== Segment start ==

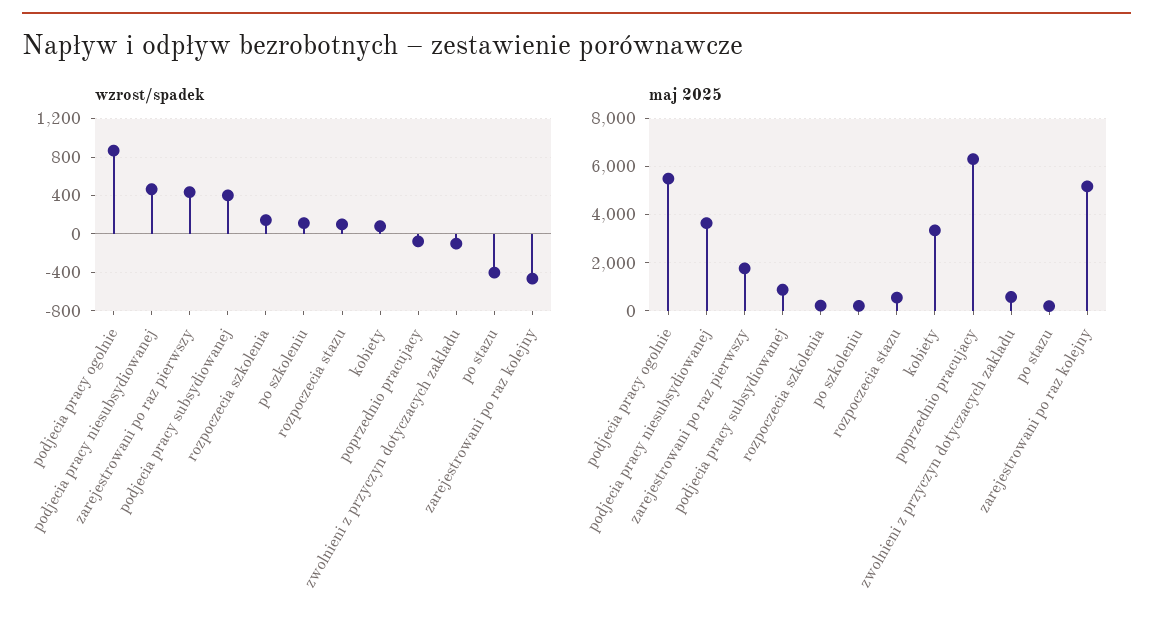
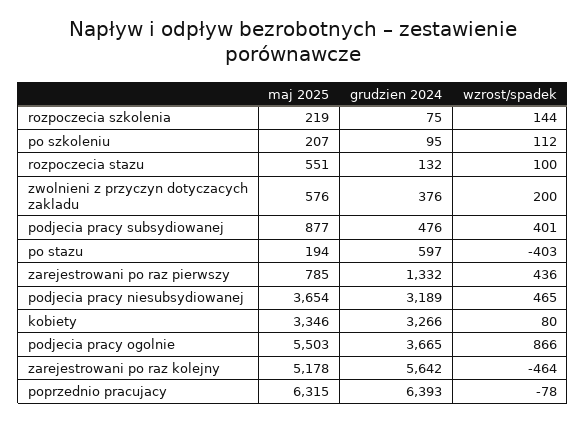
  {
    "wzrost/spadek": {
      "podjecia pracy ogolnie": 866,
      "podjecia pracy niesubsydiowanej": 465,
      "zarejestrowani po raz pierwszy": 436,
      "podjecia pracy subsydiowanej": 401,
      "rozpoczecia szkolenia": 144,
      "po szkoleniu": 112,
      "rozpoczecia stazu": 100,
      "kobiety": 80,
      "poprzednio pracujacy": -78,
-     "zwolnieni z przyczyn dotyczacych zakladu": -100,
+     "zwolnieni z przyczyn dotyczacych zakladu": 200,
      "po stazu": -403,
      "zarejestrowani po raz kolejny": -464
    },
    "maj 2025": {
      "podjecia pracy ogolnie": 5503,
      "podjecia pracy niesubsydiowanej": 3654,
-     "zarejestrowani po raz pierwszy": 1750,
+     "zarejestrowani po raz pierwszy": 785,
      "podjecia pracy subsydiowanej": 877,
      "rozpoczecia szkolenia": 219,
      "po szkoleniu": 207,
      "rozpoczecia stazu": 551,
      "kobiety": 3346,
      "poprzednio pracujacy": 6315,
      "zwolnieni z przyczyn dotyczacych zakladu": 576,
      "po stazu": 194,
      "zarejestrowani po raz kolejny": 5178
-   }
+   },
+   "grudzien 2024": {
+     "rozpoczecia szkolenia": 75,
+     "po szkoleniu": 95,
+     "rozpoczecia stazu": 132,
+     "zwolnieni z przyczyn dotyczacych zakladu": 376,
+     "podjecia pracy subsydiowanej": 476,
+     "po stazu": 597,
+     "zarejestrowani po raz pierwszy": 1332,
+     "podjecia pracy niesubsydiowanej": 3189,
+     "kobiety": 3266,
+     "podjecia pracy ogolnie": 3665,
+     "zarejestrowani po raz kolejny": 5642,
+     "poprzednio pracujacy": 6393
+   }
  }

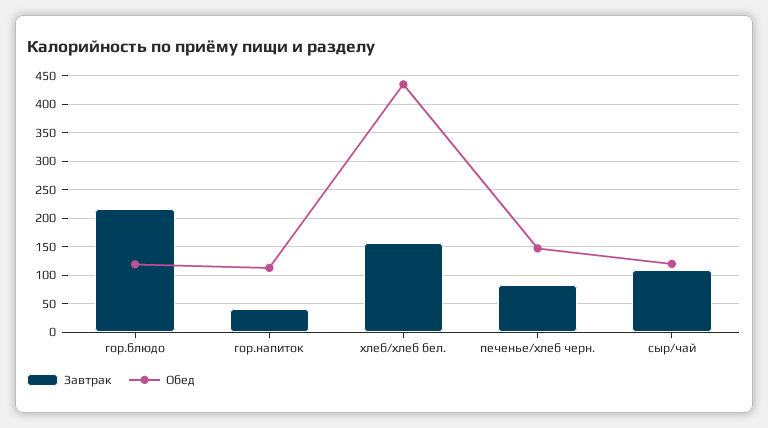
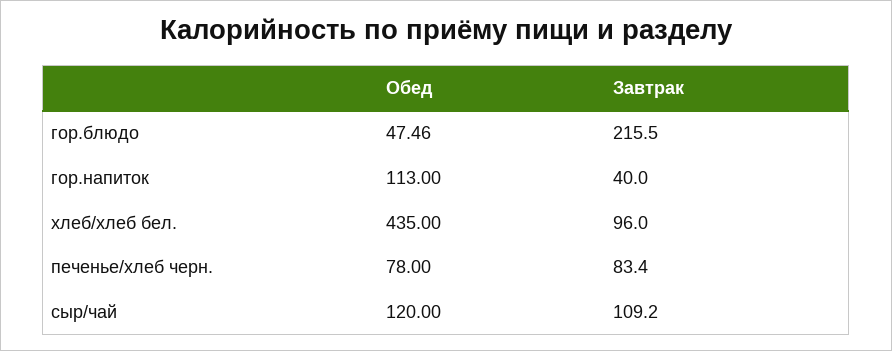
  {
    "Завтрак": {
      "гор.блюдо": 215.5,
      "гор.напиток": 40,
-     "хлеб/хлеб бел.": 150,
+     "хлеб/хлеб бел.": 96,
      "печенье/хлеб черн.": 83.4,
      "сыр/чай": 109.2
    },
    "Обед": {
-     "гор.блюдо": 125,
+     "гор.блюдо": 47.46,
      "гор.напиток": 113,
      "хлеб/хлеб бел.": 435,
-     "печенье/хлеб черн.": 150,
+     "печенье/хлеб черн.": 78,
      "сыр/чай": 120
    }
  }

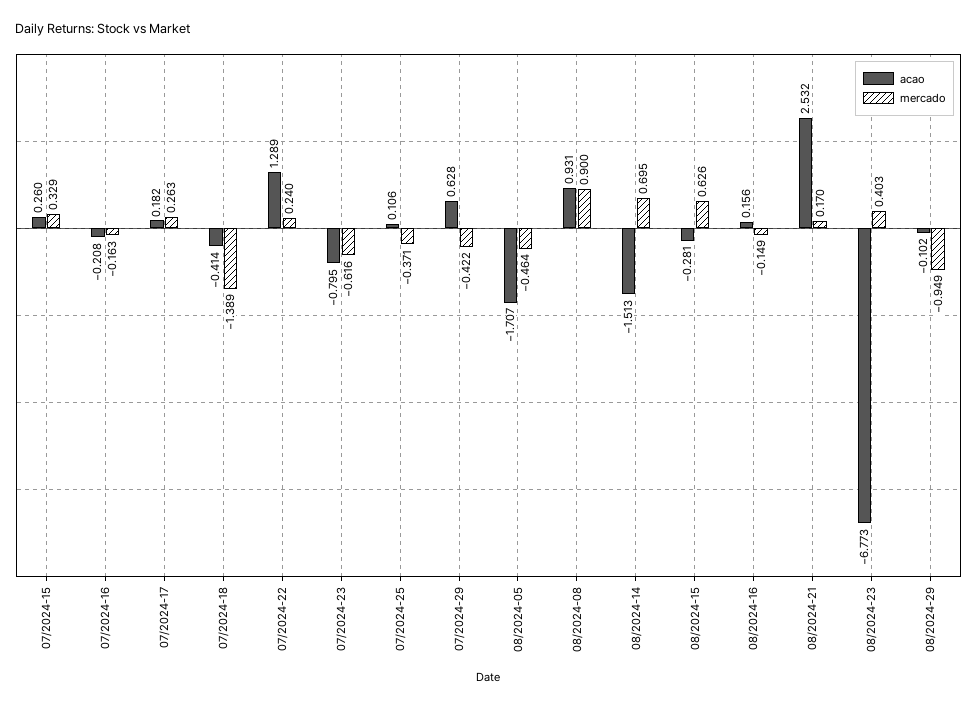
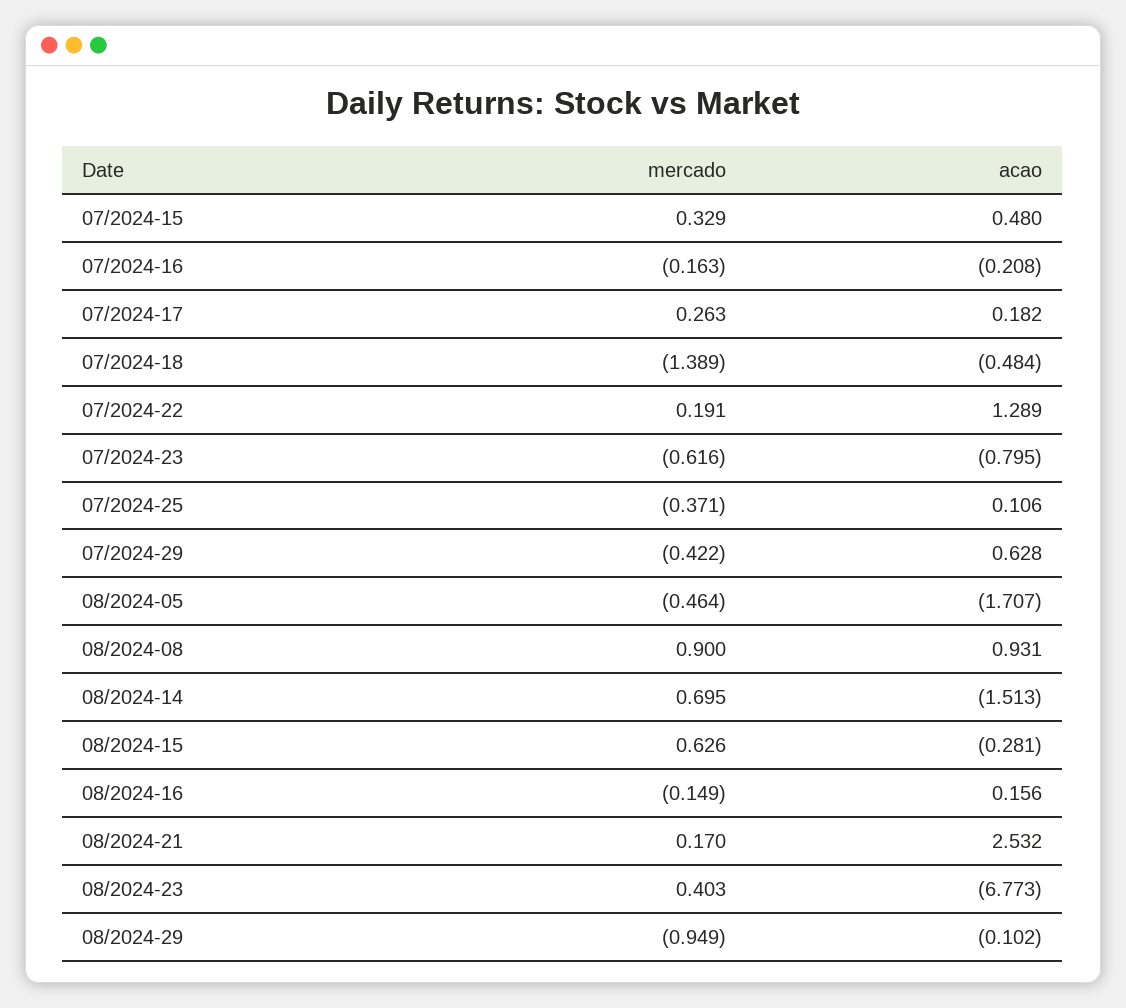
  {
    "acao": {
-     "07/2024-15": 0.26,
+     "07/2024-15": 0.48,
      "07/2024-16": -0.208,
      "07/2024-17": 0.182,
-     "07/2024-18": -0.414,
+     "07/2024-18": -0.484,
      "07/2024-22": 1.289,
      "07/2024-23": -0.795,
      "07/2024-25": 0.106,
      "07/2024-29": 0.628,
      "08/2024-05": -1.707,
      "08/2024-08": 0.931,
      "08/2024-14": -1.513,
      "08/2024-15": -0.281,
      "08/2024-16": 0.156,
      "08/2024-21": 2.532,
      "08/2024-23": -6.773,
      "08/2024-29": -0.102
    },
    "mercado": {
      "07/2024-15": 0.329,
      "07/2024-16": -0.163,
      "07/2024-17": 0.263,
      "07/2024-18": -1.389,
-     "07/2024-22": 0.24,
+     "07/2024-22": 0.191,
      "07/2024-23": -0.616,
      "07/2024-25": -0.371,
      "07/2024-29": -0.422,
      "08/2024-05": -0.464,
      "08/2024-08": 0.9,
      "08/2024-14": 0.695,
      "08/2024-15": 0.626,
      "08/2024-16": -0.149,
      "08/2024-21": 0.17,
      "08/2024-23": 0.403,
      "08/2024-29": -0.949
    }
  }

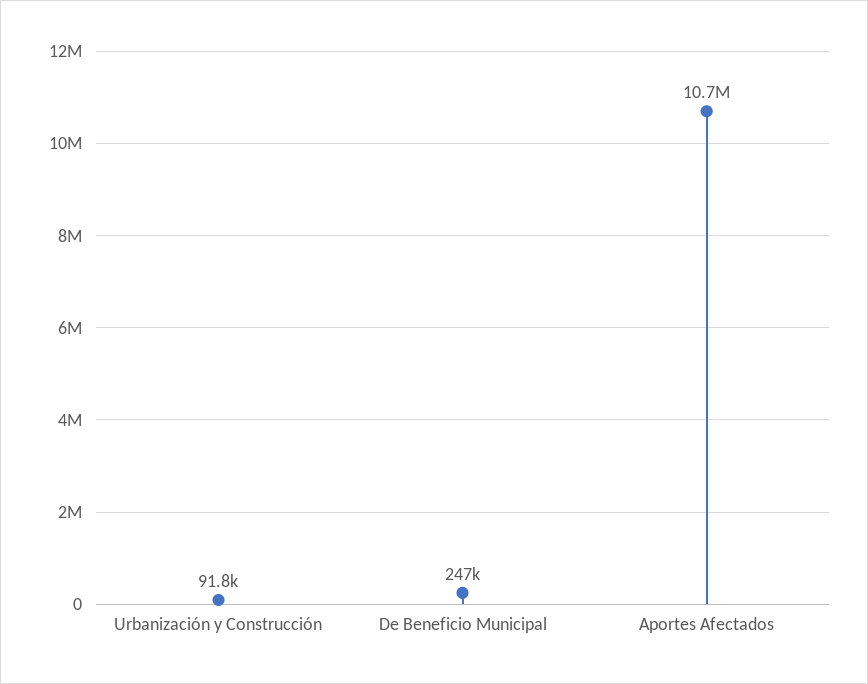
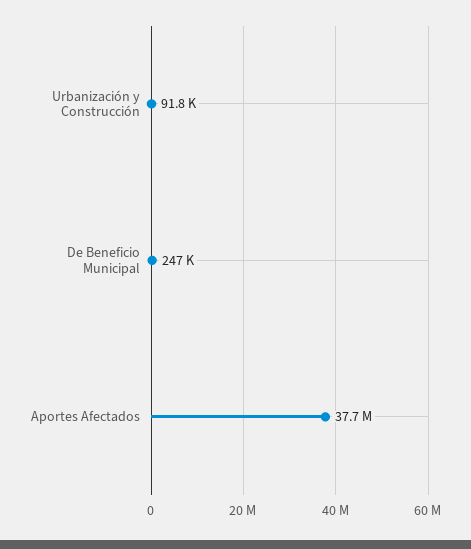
  {
    "Urbanización y Construcción": 91800,
    "De Beneficio Municipal": 247000,
-   "Aportes Afectados": 10700000
+   "Aportes Afectados": 37700000
  }

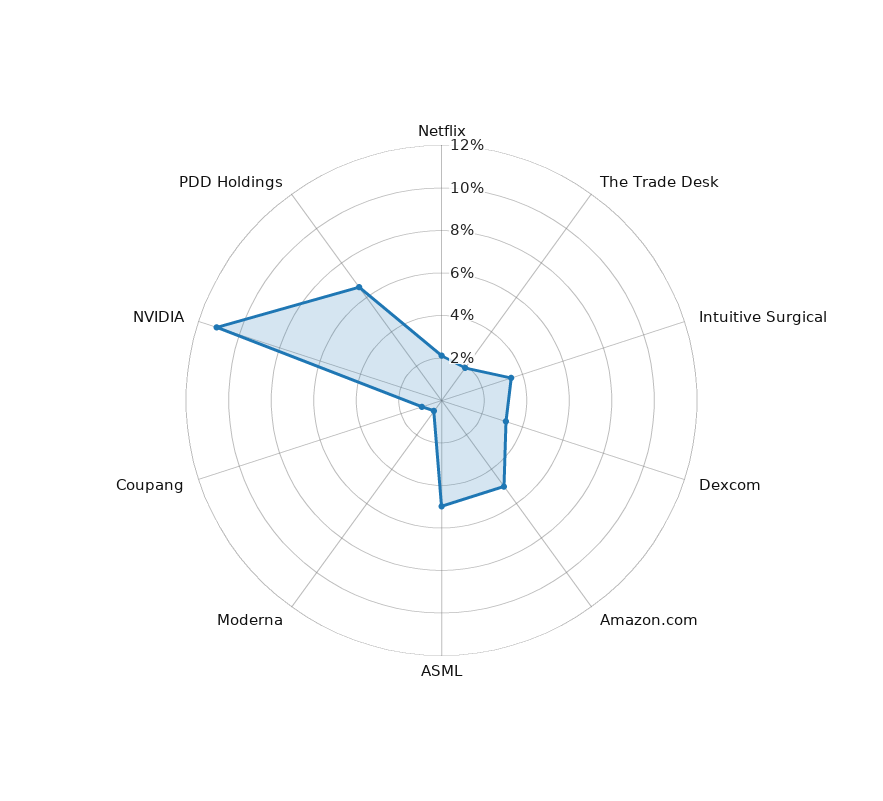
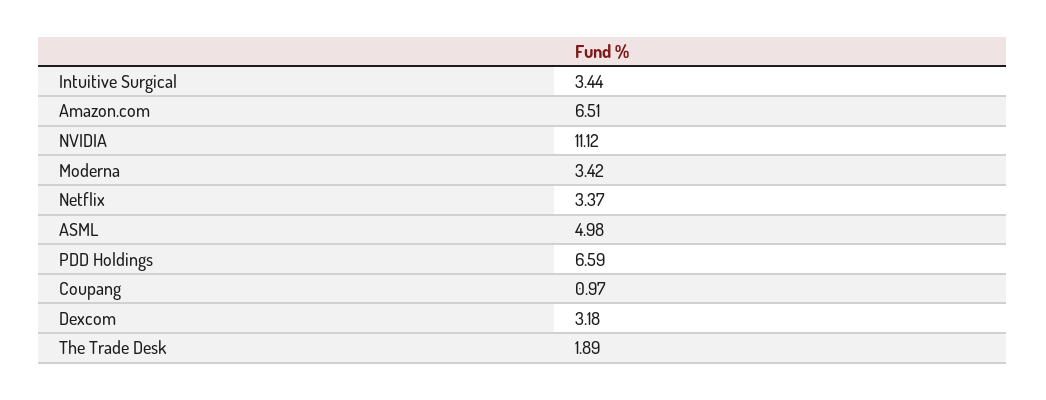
  {
-   "Netflix": 2,
+   "Netflix": 3.37,
    "The Trade Desk": 1.89,
    "Intuitive Surgical": 3.44,
    "Dexcom": 3.18,
-   "Amazon.com": 5,
+   "Amazon.com": 6.51,
    "ASML": 4.98,
-   "Moderna": 0.5,
+   "Moderna": 3.42,
    "Coupang": 0.97,
    "NVIDIA": 11.12,
    "PDD Holdings": 6.59
  }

== Segment end ==

§ DIRECTIVE: Retype every entry exactly as written. Leave the pictures out.

§ ANSWER TO THE PROBLEM:
  {
    "wzrost/spadek": {
      "podjecia pracy ogolnie": 866,
      "podjecia pracy niesubsydiowanej": 465,
      "zarejestrowani po raz pierwszy": 436,
      "podjecia pracy subsydiowanej": 401,
      "rozpoczecia szkolenia": 144,
      "po szkoleniu": 112,
      "rozpoczecia stazu": 100,
      "kobiety": 80,
      "poprzednio pracujacy": -78,
-     "zwolnieni z przyczyn dotyczacych zakladu": -100,
+     "zwolnieni z przyczyn dotyczacych zakladu": 200,
      "po stazu": -403,
      "zarejestrowani po raz kolejny": -464
    },
    "maj 2025": {
      "podjecia pracy ogolnie": 5503,
      "podjecia pracy niesubsydiowanej": 3654,
-     "zarejestrowani po raz pierwszy": 1750,
+     "zarejestrowani po raz pierwszy": 785,
      "podjecia pracy subsydiowanej": 877,
      "rozpoczecia szkolenia": 219,
      "po szkoleniu": 207,
      "rozpoczecia stazu": 551,
      "kobiety": 3346,
      "poprzednio pracujacy": 6315,
      "zwolnieni z przyczyn dotyczacych zakladu": 576,
      "po stazu": 194,
      "zarejestrowani po raz kolejny": 5178
-   }
+   },
+   "grudzien 2024": {
+     "rozpoczecia szkolenia": 75,
+     "po szkoleniu": 95,
+     "rozpoczecia stazu": 132,
+     "zwolnieni z przyczyn dotyczacych zakladu": 376,
+     "podjecia pracy subsydiowanej": 476,
+     "po stazu": 597,
+     "zarejestrowani po raz pierwszy": 1332,
+     "podjecia pracy niesubsydiowanej": 3189,
+     "kobiety": 3266,
+     "podjecia pracy ogolnie": 3665,
+     "zarejestrowani po raz kolejny": 5642,
+     "poprzednio pracujacy": 6393
+   }
  }

  {
    "Завтрак": {
      "гор.блюдо": 215.5,
      "гор.напиток": 40,
-     "хлеб/хлеб бел.": 150,
+     "хлеб/хлеб бел.": 96,
      "печенье/хлеб черн.": 83.4,
      "сыр/чай": 109.2
    },
    "Обед": {
-     "гор.блюдо": 125,
+     "гор.блюдо": 47.46,
      "гор.напиток": 113,
      "хлеб/хлеб бел.": 435,
-     "печенье/хлеб черн.": 150,
+     "печенье/хлеб черн.": 78,
      "сыр/чай": 120
    }
  }

  {
    "acao": {
-     "07/2024-15": 0.26,
+     "07/2024-15": 0.48,
      "07/2024-16": -0.208,
      "07/2024-17": 0.182,
-     "07/2024-18": -0.414,
+     "07/2024-18": -0.484,
      "07/2024-22": 1.289,
      "07/2024-23": -0.795,
      "07/2024-25": 0.106,
      "07/2024-29": 0.628,
      "08/2024-05": -1.707,
      "08/2024-08": 0.931,
      "08/2024-14": -1.513,
      "08/2024-15": -0.281,
      "08/2024-16": 0.156,
      "08/2024-21": 2.532,
      "08/2024-23": -6.773,
      "08/2024-29": -0.102
    },
    "mercado": {
      "07/2024-15": 0.329,
      "07/2024-16": -0.163,
      "07/2024-17": 0.263,
      "07/2024-18": -1.389,
-     "07/2024-22": 0.24,
+     "07/2024-22": 0.191,
      "07/2024-23": -0.616,
      "07/2024-25": -0.371,
      "07/2024-29": -0.422,
      "08/2024-05": -0.464,
      "08/2024-08": 0.9,
      "08/2024-14": 0.695,
      "08/2024-15": 0.626,
      "08/2024-16": -0.149,
      "08/2024-21": 0.17,
      "08/2024-23": 0.403,
      "08/2024-29": -0.949
    }
  }

  {
    "Urbanización y Construcción": 91800,
    "De Beneficio Municipal": 247000,
-   "Aportes Afectados": 10700000
+   "Aportes Afectados": 37700000
  }

  {
-   "Netflix": 2,
+   "Netflix": 3.37,
    "The Trade Desk": 1.89,
    "Intuitive Surgical": 3.44,
    "Dexcom": 3.18,
-   "Amazon.com": 5,
+   "Amazon.com": 6.51,
    "ASML": 4.98,
-   "Moderna": 0.5,
+   "Moderna": 3.42,
    "Coupang": 0.97,
    "NVIDIA": 11.12,
    "PDD Holdings": 6.59
  }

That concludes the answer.